---------- ИСХОДНЫЙ ТЕКСТ
«Не помрачать чести сословия, в которое вступаю…» Судьба врача чеховского призыва

С раннего детства, сколько себя помню, в нашей семье хранилась фотография худощавого человека в очках и в странно смотрящейся на нем долгополой, до пят, шинели и высокой папахе, с надписью на обороте: «Память о походе, совершенном мною от Нерчинска до Манчжурии с !4-го по 28 марта 1904 г. со 2 Аргунским полком Забайкальского казачьего войска в качестве старшего врача сего полка».
Человек этот – мой дед, Зимель Абрамович Пресман, которого я никогда не знал, потому что родился четыре года спустя после его смерти. А кроме нескольких фотографий уцелела еще его диссертация да два диплома – лекарский, целиком на латыни, и докторский – на степень доктора медицины. Да кое-какие рассказы матери, сохраняющиеся в моей памяти, покуда сохраняюсь я сам.
--------------------
◆ **НАБОР ЗАДАНИЙ**:
**A)** Перепишите слово в слово фрагмент текста о деде-враче между «Человек этот –» и «сохраняюсь я сам.» включительно.
**B)** Ответьте по тексту о деде-враче на вопросы:
(i) В каком полку дед служил старшим врачом?
(ii) Через сколько лет после смерти деда родился автор?
(iii) Какие два диплома деда уцелели?
---------- ИЗВЛЕЧЁННЫЕ ЗАПИСИ
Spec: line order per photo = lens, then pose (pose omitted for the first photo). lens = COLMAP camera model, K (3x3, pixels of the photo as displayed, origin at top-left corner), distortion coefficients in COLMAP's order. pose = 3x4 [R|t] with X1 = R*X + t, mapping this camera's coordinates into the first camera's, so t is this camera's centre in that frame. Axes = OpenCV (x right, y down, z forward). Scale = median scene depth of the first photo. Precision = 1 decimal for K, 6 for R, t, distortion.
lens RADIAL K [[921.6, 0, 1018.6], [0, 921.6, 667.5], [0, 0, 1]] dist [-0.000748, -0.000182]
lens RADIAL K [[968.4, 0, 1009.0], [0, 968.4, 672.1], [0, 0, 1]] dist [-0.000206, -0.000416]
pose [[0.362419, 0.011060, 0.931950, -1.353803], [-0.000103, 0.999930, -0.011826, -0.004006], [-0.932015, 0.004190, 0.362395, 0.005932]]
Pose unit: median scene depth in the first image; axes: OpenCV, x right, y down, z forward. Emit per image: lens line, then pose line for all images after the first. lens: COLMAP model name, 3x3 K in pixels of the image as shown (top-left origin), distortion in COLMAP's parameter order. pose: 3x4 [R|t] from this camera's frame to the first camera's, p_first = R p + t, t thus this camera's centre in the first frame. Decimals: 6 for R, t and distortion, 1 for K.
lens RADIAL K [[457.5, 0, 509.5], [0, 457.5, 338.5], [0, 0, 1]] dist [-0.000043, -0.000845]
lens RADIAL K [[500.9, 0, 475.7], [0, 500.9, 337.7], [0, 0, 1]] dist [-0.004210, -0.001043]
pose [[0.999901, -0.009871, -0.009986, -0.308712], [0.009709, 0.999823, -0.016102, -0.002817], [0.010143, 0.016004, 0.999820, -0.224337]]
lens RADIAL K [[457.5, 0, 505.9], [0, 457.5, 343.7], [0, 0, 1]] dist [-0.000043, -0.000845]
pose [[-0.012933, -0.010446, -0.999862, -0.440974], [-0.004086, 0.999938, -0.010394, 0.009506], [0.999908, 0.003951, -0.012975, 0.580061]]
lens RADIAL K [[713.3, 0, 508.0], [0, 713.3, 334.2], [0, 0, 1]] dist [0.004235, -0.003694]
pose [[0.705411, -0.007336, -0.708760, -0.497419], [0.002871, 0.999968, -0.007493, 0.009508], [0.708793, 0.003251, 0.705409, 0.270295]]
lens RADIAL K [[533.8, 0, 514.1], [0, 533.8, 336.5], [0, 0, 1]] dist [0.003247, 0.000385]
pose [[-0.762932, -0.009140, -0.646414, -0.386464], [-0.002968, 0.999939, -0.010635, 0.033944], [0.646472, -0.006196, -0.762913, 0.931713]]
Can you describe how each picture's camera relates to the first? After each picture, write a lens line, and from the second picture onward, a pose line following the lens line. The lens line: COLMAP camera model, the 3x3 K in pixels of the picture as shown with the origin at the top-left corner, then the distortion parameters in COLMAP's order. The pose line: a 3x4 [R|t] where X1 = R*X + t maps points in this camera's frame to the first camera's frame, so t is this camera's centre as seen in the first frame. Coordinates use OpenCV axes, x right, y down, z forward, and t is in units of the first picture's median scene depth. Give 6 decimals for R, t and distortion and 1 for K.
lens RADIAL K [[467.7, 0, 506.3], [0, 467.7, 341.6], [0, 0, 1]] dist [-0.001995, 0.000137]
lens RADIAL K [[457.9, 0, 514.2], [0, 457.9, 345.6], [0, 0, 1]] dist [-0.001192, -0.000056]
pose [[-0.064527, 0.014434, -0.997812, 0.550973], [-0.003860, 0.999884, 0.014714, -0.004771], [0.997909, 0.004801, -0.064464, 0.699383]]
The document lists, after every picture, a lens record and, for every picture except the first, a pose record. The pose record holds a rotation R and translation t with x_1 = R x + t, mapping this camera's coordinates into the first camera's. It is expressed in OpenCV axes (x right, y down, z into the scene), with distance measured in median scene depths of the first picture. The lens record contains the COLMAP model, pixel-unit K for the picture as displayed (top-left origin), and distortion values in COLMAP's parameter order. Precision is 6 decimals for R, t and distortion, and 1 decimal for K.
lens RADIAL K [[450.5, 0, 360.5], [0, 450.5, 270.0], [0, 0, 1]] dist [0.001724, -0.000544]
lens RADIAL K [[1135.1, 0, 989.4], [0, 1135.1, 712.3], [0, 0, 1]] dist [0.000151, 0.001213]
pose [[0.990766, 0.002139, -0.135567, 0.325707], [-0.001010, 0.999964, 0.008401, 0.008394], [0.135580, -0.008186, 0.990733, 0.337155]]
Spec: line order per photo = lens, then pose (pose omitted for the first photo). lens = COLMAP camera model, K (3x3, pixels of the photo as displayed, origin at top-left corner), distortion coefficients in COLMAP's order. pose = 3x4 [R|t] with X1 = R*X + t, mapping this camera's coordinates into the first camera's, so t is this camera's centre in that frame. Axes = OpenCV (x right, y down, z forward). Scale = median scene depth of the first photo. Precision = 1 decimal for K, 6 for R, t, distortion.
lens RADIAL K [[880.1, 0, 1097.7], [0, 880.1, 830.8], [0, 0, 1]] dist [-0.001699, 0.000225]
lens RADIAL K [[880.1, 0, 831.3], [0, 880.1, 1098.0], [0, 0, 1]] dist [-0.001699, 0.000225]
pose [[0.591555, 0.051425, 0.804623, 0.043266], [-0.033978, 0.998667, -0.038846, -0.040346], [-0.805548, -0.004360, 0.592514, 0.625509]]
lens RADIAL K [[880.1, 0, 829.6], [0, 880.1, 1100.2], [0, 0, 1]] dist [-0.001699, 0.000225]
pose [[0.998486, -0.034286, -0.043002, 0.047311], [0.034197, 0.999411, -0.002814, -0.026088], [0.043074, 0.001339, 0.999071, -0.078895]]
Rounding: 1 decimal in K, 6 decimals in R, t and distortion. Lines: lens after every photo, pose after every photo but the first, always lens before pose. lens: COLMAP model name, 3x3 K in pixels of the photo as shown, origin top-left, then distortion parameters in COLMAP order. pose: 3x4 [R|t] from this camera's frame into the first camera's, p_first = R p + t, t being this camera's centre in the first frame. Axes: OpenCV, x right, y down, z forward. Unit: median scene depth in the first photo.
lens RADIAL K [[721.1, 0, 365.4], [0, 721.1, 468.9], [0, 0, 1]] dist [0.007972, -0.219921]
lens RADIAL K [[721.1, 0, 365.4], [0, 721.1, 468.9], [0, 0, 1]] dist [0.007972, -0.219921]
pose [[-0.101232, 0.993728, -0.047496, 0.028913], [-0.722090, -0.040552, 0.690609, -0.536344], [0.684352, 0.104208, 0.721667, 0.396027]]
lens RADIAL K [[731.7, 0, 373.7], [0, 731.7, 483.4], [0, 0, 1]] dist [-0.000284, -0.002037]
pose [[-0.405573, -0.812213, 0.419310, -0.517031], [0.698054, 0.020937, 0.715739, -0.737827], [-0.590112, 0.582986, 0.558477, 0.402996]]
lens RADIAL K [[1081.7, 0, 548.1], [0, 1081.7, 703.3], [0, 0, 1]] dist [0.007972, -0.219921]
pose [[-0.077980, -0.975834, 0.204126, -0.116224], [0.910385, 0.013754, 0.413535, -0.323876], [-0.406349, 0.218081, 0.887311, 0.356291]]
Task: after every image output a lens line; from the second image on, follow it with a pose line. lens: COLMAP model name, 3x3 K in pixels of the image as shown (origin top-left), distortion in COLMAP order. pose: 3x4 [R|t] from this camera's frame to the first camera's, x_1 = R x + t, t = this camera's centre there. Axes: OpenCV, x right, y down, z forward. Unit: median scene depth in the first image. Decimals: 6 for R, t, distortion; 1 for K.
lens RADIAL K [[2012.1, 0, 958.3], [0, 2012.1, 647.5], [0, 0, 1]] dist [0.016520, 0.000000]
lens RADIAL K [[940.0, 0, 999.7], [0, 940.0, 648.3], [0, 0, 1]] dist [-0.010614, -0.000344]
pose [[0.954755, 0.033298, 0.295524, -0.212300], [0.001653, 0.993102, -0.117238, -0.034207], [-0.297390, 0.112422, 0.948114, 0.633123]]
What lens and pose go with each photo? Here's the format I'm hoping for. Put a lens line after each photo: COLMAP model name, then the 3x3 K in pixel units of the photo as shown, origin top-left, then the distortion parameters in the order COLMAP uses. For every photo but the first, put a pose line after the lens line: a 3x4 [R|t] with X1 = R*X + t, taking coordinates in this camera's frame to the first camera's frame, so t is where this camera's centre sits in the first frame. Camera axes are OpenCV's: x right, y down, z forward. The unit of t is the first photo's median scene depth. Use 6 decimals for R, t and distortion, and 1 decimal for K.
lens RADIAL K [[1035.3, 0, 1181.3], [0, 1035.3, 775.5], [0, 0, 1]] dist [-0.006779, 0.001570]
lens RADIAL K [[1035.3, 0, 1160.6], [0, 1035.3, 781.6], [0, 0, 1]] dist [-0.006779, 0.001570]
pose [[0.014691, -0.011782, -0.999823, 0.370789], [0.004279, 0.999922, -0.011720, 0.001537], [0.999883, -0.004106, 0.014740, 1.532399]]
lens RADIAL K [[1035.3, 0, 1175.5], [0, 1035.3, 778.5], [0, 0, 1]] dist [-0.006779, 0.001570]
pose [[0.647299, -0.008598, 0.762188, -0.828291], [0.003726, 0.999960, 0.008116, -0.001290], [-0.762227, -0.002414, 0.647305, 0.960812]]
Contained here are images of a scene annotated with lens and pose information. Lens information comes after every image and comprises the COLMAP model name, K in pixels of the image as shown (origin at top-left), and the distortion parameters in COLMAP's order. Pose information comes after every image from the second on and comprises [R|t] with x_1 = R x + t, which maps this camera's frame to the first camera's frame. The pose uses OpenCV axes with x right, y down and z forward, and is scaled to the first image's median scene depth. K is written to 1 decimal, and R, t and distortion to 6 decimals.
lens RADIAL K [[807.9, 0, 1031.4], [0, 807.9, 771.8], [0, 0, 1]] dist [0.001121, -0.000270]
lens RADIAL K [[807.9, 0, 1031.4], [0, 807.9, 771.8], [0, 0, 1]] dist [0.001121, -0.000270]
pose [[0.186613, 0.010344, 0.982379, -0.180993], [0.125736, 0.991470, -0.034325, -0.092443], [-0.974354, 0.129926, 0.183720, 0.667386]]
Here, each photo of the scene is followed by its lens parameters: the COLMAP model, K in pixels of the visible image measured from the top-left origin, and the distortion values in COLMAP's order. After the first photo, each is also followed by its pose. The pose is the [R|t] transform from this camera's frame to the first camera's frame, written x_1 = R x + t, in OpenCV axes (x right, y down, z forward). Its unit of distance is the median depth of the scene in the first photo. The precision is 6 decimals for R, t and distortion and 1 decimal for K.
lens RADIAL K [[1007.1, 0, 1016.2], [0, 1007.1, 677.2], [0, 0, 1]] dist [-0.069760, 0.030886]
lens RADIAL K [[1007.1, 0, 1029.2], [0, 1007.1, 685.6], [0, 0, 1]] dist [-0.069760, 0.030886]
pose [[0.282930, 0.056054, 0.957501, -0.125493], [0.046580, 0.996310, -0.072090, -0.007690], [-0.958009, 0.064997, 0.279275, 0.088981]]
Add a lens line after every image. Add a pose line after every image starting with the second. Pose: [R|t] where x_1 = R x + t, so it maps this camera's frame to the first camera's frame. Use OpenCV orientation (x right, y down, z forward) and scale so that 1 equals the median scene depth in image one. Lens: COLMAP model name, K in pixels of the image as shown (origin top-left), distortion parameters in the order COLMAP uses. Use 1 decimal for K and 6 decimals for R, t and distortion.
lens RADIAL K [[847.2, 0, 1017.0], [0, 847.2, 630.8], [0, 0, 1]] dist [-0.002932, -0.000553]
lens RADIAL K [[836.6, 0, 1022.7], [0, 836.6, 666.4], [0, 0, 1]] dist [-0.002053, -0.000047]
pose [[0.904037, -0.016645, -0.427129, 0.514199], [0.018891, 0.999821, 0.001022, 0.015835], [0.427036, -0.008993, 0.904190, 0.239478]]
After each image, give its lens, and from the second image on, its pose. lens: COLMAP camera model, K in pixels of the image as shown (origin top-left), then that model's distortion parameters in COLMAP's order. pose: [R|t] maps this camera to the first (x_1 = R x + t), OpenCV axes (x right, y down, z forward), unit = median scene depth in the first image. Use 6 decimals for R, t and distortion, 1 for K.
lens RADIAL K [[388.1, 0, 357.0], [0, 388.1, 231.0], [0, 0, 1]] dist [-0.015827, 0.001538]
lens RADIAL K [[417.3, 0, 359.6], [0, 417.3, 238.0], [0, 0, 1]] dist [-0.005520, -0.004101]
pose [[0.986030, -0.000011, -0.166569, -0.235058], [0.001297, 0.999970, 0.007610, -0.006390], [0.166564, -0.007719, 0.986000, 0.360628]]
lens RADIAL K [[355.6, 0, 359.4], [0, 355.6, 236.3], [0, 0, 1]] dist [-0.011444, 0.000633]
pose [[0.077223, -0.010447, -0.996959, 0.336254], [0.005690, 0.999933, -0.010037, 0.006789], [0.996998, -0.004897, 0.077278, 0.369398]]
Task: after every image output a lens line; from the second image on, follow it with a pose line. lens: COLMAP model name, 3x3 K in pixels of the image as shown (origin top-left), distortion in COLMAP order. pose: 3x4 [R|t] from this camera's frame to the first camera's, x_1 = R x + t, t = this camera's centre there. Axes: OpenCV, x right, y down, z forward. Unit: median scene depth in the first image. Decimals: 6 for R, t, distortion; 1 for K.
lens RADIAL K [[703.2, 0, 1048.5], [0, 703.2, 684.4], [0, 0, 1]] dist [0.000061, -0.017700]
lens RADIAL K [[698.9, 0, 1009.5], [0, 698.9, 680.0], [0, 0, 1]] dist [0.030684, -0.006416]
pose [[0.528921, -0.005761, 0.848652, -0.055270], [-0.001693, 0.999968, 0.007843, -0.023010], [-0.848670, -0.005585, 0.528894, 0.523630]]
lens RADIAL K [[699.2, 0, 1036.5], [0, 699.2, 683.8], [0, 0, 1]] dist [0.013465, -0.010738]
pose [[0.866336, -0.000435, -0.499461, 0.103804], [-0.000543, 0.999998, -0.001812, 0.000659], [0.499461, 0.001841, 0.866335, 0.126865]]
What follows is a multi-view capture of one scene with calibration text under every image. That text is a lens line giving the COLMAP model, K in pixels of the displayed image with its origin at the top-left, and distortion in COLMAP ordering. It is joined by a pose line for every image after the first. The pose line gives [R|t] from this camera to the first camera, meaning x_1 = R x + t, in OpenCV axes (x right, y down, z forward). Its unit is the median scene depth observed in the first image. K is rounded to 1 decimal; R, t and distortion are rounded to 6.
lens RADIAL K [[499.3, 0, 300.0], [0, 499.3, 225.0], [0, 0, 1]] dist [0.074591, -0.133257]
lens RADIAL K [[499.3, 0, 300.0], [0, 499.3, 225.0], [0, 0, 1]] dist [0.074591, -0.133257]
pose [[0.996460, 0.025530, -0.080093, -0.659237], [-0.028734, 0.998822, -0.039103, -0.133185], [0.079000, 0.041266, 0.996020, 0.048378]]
--------------------
◆ **ОТВЕТЫ К ЗАДАНИЯМ**:
**A)**
Человек этот – мой дед, Зимель Абрамович Пресман, которого я никогда не знал, потому что родился четыре года спустя после его смерти. А кроме нескольких фотографий уцелела еще его диссертация да два диплома – лекарский, целиком на латыни, и докторский – на степень доктора медицины. Да кое-какие рассказы матери, сохраняющиеся в моей памяти, покуда сохраняюсь я сам.

**B)**
(i) Во 2-м Аргунском полку Забайкальского казачьего войска.
(ii) Через четыре года.
(iii) Лекарский, целиком на латыни, и докторский, на степень доктора медицины.